Requirement: Reproduce the following data word for word, omitting the pictures from your answer.

Provided records:
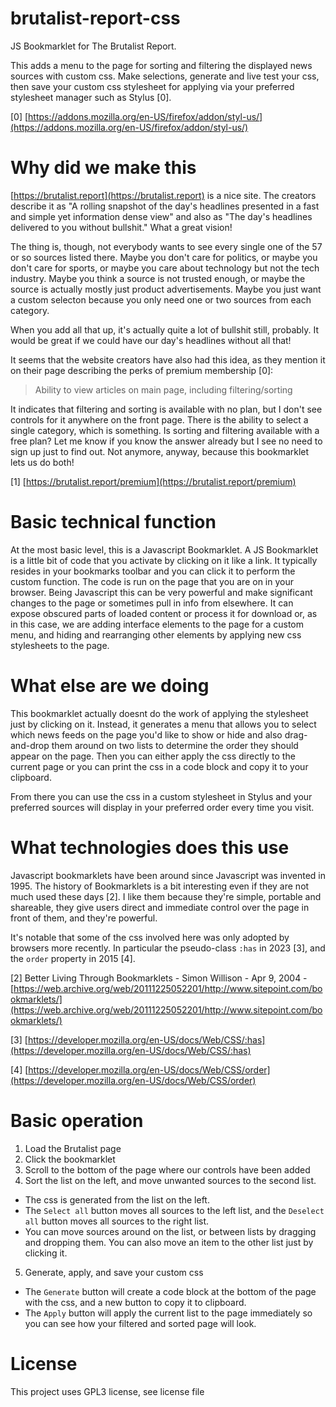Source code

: # brutalist-report-css
JS Bookmarklet for The Brutalist Report.

This adds a menu to the page for sorting and filtering the displayed news sources with custom css. Make selections, generate and live test your css, then save your custom css stylesheet for applying via your preferred stylesheet manager such as Stylus [0].

[0] [https://addons.mozilla.org/en-US/firefox/addon/styl-us/](https://addons.mozilla.org/en-US/firefox/addon/styl-us/)

# Why did we make this
[https://brutalist.report](https://brutalist.report) is a nice site. The creators describe it as "A rolling snapshot of the day's headlines presented in a fast and simple yet information dense view" and also as "The day's headlines delivered to you without bullshit." What a great vision!

The thing is, though, not everybody wants to see every single one of the 57 or so sources listed there. Maybe you don't care for politics, or maybe you don't care for sports, or maybe you care about technology but not the tech industry. Maybe you think a source is not trusted enough, or maybe the source is actually mostly just product advertisements. Maybe you just want a custom selecton because you only need one or two sources from each category.

When you add all that up, it's actually quite a lot of bullshit still, probably. It would be great if we could have our day's headlines without all that!

It seems that the website creators have also had this idea, as they mention it on their page describing the perks of premium membership [0]:
> Ability to view articles on main page, including filtering/sorting

It indicates that filtering and sorting is available with no plan, but I don't see controls for it anywhere on the front page. There is the ability to select a single category, which is something. Is sorting and filtering available with a free plan? Let me know if you know the answer already but I see no need to sign up just to find out. Not anymore, anyway, because this bookmarklet lets us do both!

[1] [https://brutalist.report/premium](https://brutalist.report/premium)

# Basic technical function
At the most basic level, this is a Javascript Bookmarklet. A JS Bookmarklet is a little bit of code that you activate by clicking on it like a link. It typically resides in your bookmarks toolbar and you can click it to perform the custom function. The code is run on the page that you are on in your browser. Being Javascript this can be very powerful and make significant changes to the page or sometimes pull in info from elsewhere. It can expose obscured parts of loaded content or process it for download or, as in this case, we are adding interface elements to the page for a custom menu, and hiding and rearranging other elements by applying new css stylesheets to the page.

# What else are we doing
This bookmarklet actually doesnt do the work of applying the stylesheet just by clicking on it. Instead, it generates a menu that allows you to select which news feeds on the page you'd like to show or hide and also drag-and-drop them around on two lists to determine the order they should appear on the page. Then you can either apply the css directly to the current page or you can print the css in a code block and copy it to your clipboard.

From there you can use the css in a custom stylesheet in Stylus and your preferred sources will display in your preferred order every time you visit.

# What technologies does this use
Javascript bookmarklets have been around since Javascript was invented in 1995. The history of Bookmarklets is a bit interesting even if they are not much used these days [2]. I like them because they're simple, portable and shareable, they give users direct and immediate control over the page in front of them, and they're powerful.

It's notable that some of the css involved here was only adopted by browsers more recently. In particular the pseudo-class `:has` in 2023 [3], and the `order` property in 2015 [4].

[2] Better Living Through Bookmarklets - Simon Willison - Apr 9, 2004 - [https://web.archive.org/web/20111225052201/http://www.sitepoint.com/bookmarklets/](https://web.archive.org/web/20111225052201/http://www.sitepoint.com/bookmarklets/)

[3] [https://developer.mozilla.org/en-US/docs/Web/CSS/:has](https://developer.mozilla.org/en-US/docs/Web/CSS/:has)

[4] [https://developer.mozilla.org/en-US/docs/Web/CSS/order](https://developer.mozilla.org/en-US/docs/Web/CSS/order)

# Basic operation
1. Load the Brutalist page
2. Click the bookmarklet
3. Scroll to the bottom of the page where our controls have been added
4. Sort the list on the left, and move unwanted sources to the second list.
- The css is generated from the list on the left.
- The `Select all` button moves all sources to the left list, and the `Deselect all` button moves all sources to the right list.
- You can move sources around on the list, or between lists by dragging and dropping them. You can also move an item to the other list just by clicking it.
5. Generate, apply, and save your custom css
- The `Generate` button will create a code block at the bottom of the page with the css, and a new button to copy it to clipboard.
- The `Apply` button will apply the current list to the page immediately so you can see how your filtered and sorted page will look.

# License
This project uses GPL3 license, see license file

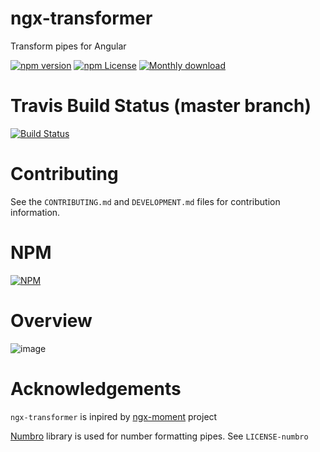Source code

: # ngx-transformer

Transform pipes for Angular

[![npm version](https://img.shields.io/npm/v/ngx-transformer.svg)](https://www.npmjs.com/package/ngx-transformer)
[![npm License](https://img.shields.io/npm/l/ngx-transformer.svg?style=flat-square)](https://github.com/romaaxa/ngx-transformer/blob/master/LICENSE)
[![Monthly download](https://img.shields.io/npm/dm/ngx-transformer.svg?style=flat-square)](https://www.npmjs.com/package/ngx-transformer)

# Travis Build Status (master branch) 

[![Build Status](https://travis-ci.org/romaaxa/ngx-transformer.svg?branch=master)](https://travis-ci.org/romaaxa/ngx-transformer)

# Contributing

See the `CONTRIBUTING.md` and `DEVELOPMENT.md` files for contribution information.

# NPM

[![NPM](https://nodei.co/npm/ngx-transformer.png?downloads=true)](https://nodei.co/npm/ngx-transformer/)

# Overview

![image](https://user-images.githubusercontent.com/37483697/221432762-9af580b5-5fa3-4bfd-b3ed-e21cc9327a0b.png)

# Acknowledgements

`ngx-transformer` is inpired by [ngx-moment](https://github.com/urish/ngx-moment) project

[Numbro](https://github.com/BenjaminVanRyseghem/numbro) library is used for number formatting pipes. See `LICENSE-numbro`
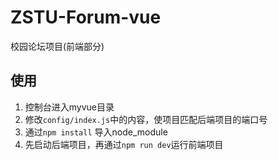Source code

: # ZSTU-Forum-vue
校园论坛项目(前端部分)

## 使用
1. 控制台进入myvue目录
2. 修改`config/index.js`中的内容，使项目匹配后端项目的端口号
3. 通过`npm install` 导入node_module
4. 先启动后端项目，再通过`npm run dev`运行前端项目
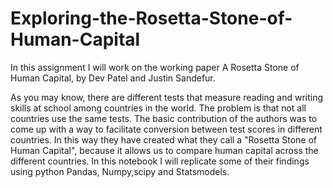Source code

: # Exploring-the-Rosetta-Stone-of-Human-Capital
In this assignment I will work on the working paper A Rosetta Stone of Human Capital, by Dev Patel and Justin Sandefur. 

As you may know, there are different tests that measure reading and writing skills at school among countries in the world. The problem is that not all countries use the same tests. The basic contribution of the authors was to come up with a way to facilitate conversion between test scores in different countries. In this way they have created what they call a "Rosetta Stone of Human Capital", because it allows us to compare human capital across the different countries.
In this notebook I will replicate some of their findings using python Pandas, Numpy,scipy and Statsmodels.
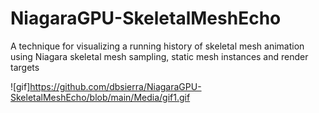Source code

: # NiagaraGPU-SkeletalMeshEcho
A technique for visualizing a running history of skeletal mesh animation using Niagara skeletal mesh sampling, static mesh instances and render targets

![gif]https://github.com/dbsierra/NiagaraGPU-SkeletalMeshEcho/blob/main/Media/gif1.gif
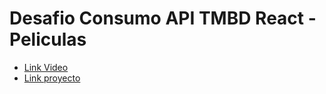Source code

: # Desafio Consumo API TMBD React - Peliculas

- [Link Video](https://www.youtube.com/watch?v=xXHt1pa82Lo)
- [Link proyecto](https://victor-yanez-chavarria.github.io/react_consumoAPI/)

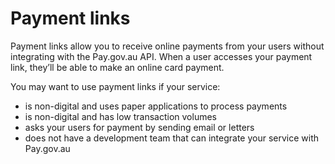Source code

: # Payment links

Payment links allow you to receive online payments from your users without integrating with the Pay.gov.au API. When a user accesses your payment link, they’ll be able to make an online card payment.

You may want to use payment links if your service:

- is non-digital and uses paper applications to process payments
- is non-digital and has low transaction volumes
- asks your users for payment by sending email or letters
- does not have a development team that can integrate your service with Pay.gov.au
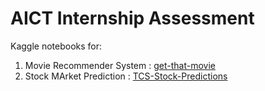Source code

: # AICT Internship Assessment

Kaggle notebooks for:
1. Movie Recommender System : <a href='https://www.kaggle.com/code/abhisheksinha01111/get-that-movie'>get-that-movie</a>
2. Stock MArket Prediction  : <a href='https://www.kaggle.com/code/abhisheksinha01111/tcs-stock-predictions'>TCS-Stock-Predictions</a>
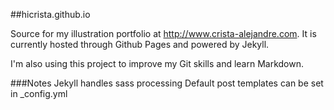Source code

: ##hicrista.github.io

Source for my illustration portfolio at http://www.crista-alejandre.com. It is currently hosted through Github Pages and powered by Jekyll. 

I'm also using this project to improve my Git skills and learn Markdown. 

###Notes
Jekyll handles sass processing
Default post templates can be set in _config.yml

Output for this task:
Source code

: # brutalist-report-css
JS Bookmarklet for The Brutalist Report.

This adds a menu to the page for sorting and filtering the displayed news sources with custom css. Make selections, generate and live test your css, then save your custom css stylesheet for applying via your preferred stylesheet manager such as Stylus [0].

[0] [https://addons.mozilla.org/en-US/firefox/addon/styl-us/](https://addons.mozilla.org/en-US/firefox/addon/styl-us/)

# Why did we make this
[https://brutalist.report](https://brutalist.report) is a nice site. The creators describe it as "A rolling snapshot of the day's headlines presented in a fast and simple yet information dense view" and also as "The day's headlines delivered to you without bullshit." What a great vision!

The thing is, though, not everybody wants to see every single one of the 57 or so sources listed there. Maybe you don't care for politics, or maybe you don't care for sports, or maybe you care about technology but not the tech industry. Maybe you think a source is not trusted enough, or maybe the source is actually mostly just product advertisements. Maybe you just want a custom selecton because you only need one or two sources from each category.

When you add all that up, it's actually quite a lot of bullshit still, probably. It would be great if we could have our day's headlines without all that!

It seems that the website creators have also had this idea, as they mention it on their page describing the perks of premium membership [0]:
> Ability to view articles on main page, including filtering/sorting

It indicates that filtering and sorting is available with no plan, but I don't see controls for it anywhere on the front page. There is the ability to select a single category, which is something. Is sorting and filtering available with a free plan? Let me know if you know the answer already but I see no need to sign up just to find out. Not anymore, anyway, because this bookmarklet lets us do both!

[1] [https://brutalist.report/premium](https://brutalist.report/premium)

# Basic technical function
At the most basic level, this is a Javascript Bookmarklet. A JS Bookmarklet is a little bit of code that you activate by clicking on it like a link. It typically resides in your bookmarks toolbar and you can click it to perform the custom function. The code is run on the page that you are on in your browser. Being Javascript this can be very powerful and make significant changes to the page or sometimes pull in info from elsewhere. It can expose obscured parts of loaded content or process it for download or, as in this case, we are adding interface elements to the page for a custom menu, and hiding and rearranging other elements by applying new css stylesheets to the page.

# What else are we doing
This bookmarklet actually doesnt do the work of applying the stylesheet just by clicking on it. Instead, it generates a menu that allows you to select which news feeds on the page you'd like to show or hide and also drag-and-drop them around on two lists to determine the order they should appear on the page. Then you can either apply the css directly to the current page or you can print the css in a code block and copy it to your clipboard.

From there you can use the css in a custom stylesheet in Stylus and your preferred sources will display in your preferred order every time you visit.

# What technologies does this use
Javascript bookmarklets have been around since Javascript was invented in 1995. The history of Bookmarklets is a bit interesting even if they are not much used these days [2]. I like them because they're simple, portable and shareable, they give users direct and immediate control over the page in front of them, and they're powerful.

It's notable that some of the css involved here was only adopted by browsers more recently. In particular the pseudo-class `:has` in 2023 [3], and the `order` property in 2015 [4].

[2] Better Living Through Bookmarklets - Simon Willison - Apr 9, 2004 - [https://web.archive.org/web/20111225052201/http://www.sitepoint.com/bookmarklets/](https://web.archive.org/web/20111225052201/http://www.sitepoint.com/bookmarklets/)

[3] [https://developer.mozilla.org/en-US/docs/Web/CSS/:has](https://developer.mozilla.org/en-US/docs/Web/CSS/:has)

[4] [https://developer.mozilla.org/en-US/docs/Web/CSS/order](https://developer.mozilla.org/en-US/docs/Web/CSS/order)

# Basic operation
1. Load the Brutalist page
2. Click the bookmarklet
3. Scroll to the bottom of the page where our controls have been added
4. Sort the list on the left, and move unwanted sources to the second list.
- The css is generated from the list on the left.
- The `Select all` button moves all sources to the left list, and the `Deselect all` button moves all sources to the right list.
- You can move sources around on the list, or between lists by dragging and dropping them. You can also move an item to the other list just by clicking it.
5. Generate, apply, and save your custom css
- The `Generate` button will create a code block at the bottom of the page with the css, and a new button to copy it to clipboard.
- The `Apply` button will apply the current list to the page immediately so you can see how your filtered and sorted page will look.

# License
This project uses GPL3 license, see license file

Source code

: # ngx-transformer

Transform pipes for Angular

[![npm version](https://img.shields.io/npm/v/ngx-transformer.svg)](https://www.npmjs.com/package/ngx-transformer)
[![npm License](https://img.shields.io/npm/l/ngx-transformer.svg?style=flat-square)](https://github.com/romaaxa/ngx-transformer/blob/master/LICENSE)
[![Monthly download](https://img.shields.io/npm/dm/ngx-transformer.svg?style=flat-square)](https://www.npmjs.com/package/ngx-transformer)

# Travis Build Status (master branch) 

[![Build Status](https://travis-ci.org/romaaxa/ngx-transformer.svg?branch=master)](https://travis-ci.org/romaaxa/ngx-transformer)

# Contributing

See the `CONTRIBUTING.md` and `DEVELOPMENT.md` files for contribution information.

# NPM

[![NPM](https://nodei.co/npm/ngx-transformer.png?downloads=true)](https://nodei.co/npm/ngx-transformer/)

# Overview

![image](https://user-images.githubusercontent.com/37483697/221432762-9af580b5-5fa3-4bfd-b3ed-e21cc9327a0b.png)

# Acknowledgements

`ngx-transformer` is inpired by [ngx-moment](https://github.com/urish/ngx-moment) project

[Numbro](https://github.com/BenjaminVanRyseghem/numbro) library is used for number formatting pipes. See `LICENSE-numbro`
Source code

: # ZSTU-Forum-vue
校园论坛项目(前端部分)

## 使用
1. 控制台进入myvue目录
2. 修改`config/index.js`中的内容，使项目匹配后端项目的端口号
3. 通过`npm install` 导入node_module
4. 先启动后端项目，再通过`npm run dev`运行前端项目
Source code

: # Exploring-the-Rosetta-Stone-of-Human-Capital
In this assignment I will work on the working paper A Rosetta Stone of Human Capital, by Dev Patel and Justin Sandefur. 

As you may know, there are different tests that measure reading and writing skills at school among countries in the world. The problem is that not all countries use the same tests. The basic contribution of the authors was to come up with a way to facilitate conversion between test scores in different countries. In this way they have created what they call a "Rosetta Stone of Human Capital", because it allows us to compare human capital across the different countries.
In this notebook I will replicate some of their findings using python Pandas, Numpy,scipy and Statsmodels.
Source code

: # NiagaraGPU-SkeletalMeshEcho
A technique for visualizing a running history of skeletal mesh animation using Niagara skeletal mesh sampling, static mesh instances and render targets

![gif]https://github.com/dbsierra/NiagaraGPU-SkeletalMeshEcho/blob/main/Media/gif1.gif
Source code

: # Desafio Consumo API TMBD React - Peliculas

- [Link Video](https://www.youtube.com/watch?v=xXHt1pa82Lo)
- [Link proyecto](https://victor-yanez-chavarria.github.io/react_consumoAPI/)

Source code

: # Payment links

Payment links allow you to receive online payments from your users without integrating with the Pay.gov.au API. When a user accesses your payment link, they’ll be able to make an online card payment.

You may want to use payment links if your service:

- is non-digital and uses paper applications to process payments
- is non-digital and has low transaction volumes
- asks your users for payment by sending email or letters
- does not have a development team that can integrate your service with Pay.gov.au
Source code

: # AICT Internship Assessment

Kaggle notebooks for:
1. Movie Recommender System : <a href='https://www.kaggle.com/code/abhisheksinha01111/get-that-movie'>get-that-movie</a>
2. Stock MArket Prediction  : <a href='https://www.kaggle.com/code/abhisheksinha01111/tcs-stock-predictions'>TCS-Stock-Predictions</a>
Source code

: ##hicrista.github.io

Source for my illustration portfolio at http://www.crista-alejandre.com. It is currently hosted through Github Pages and powered by Jekyll. 

I'm also using this project to improve my Git skills and learn Markdown. 

###Notes
Jekyll handles sass processing
Default post templates can be set in _config.yml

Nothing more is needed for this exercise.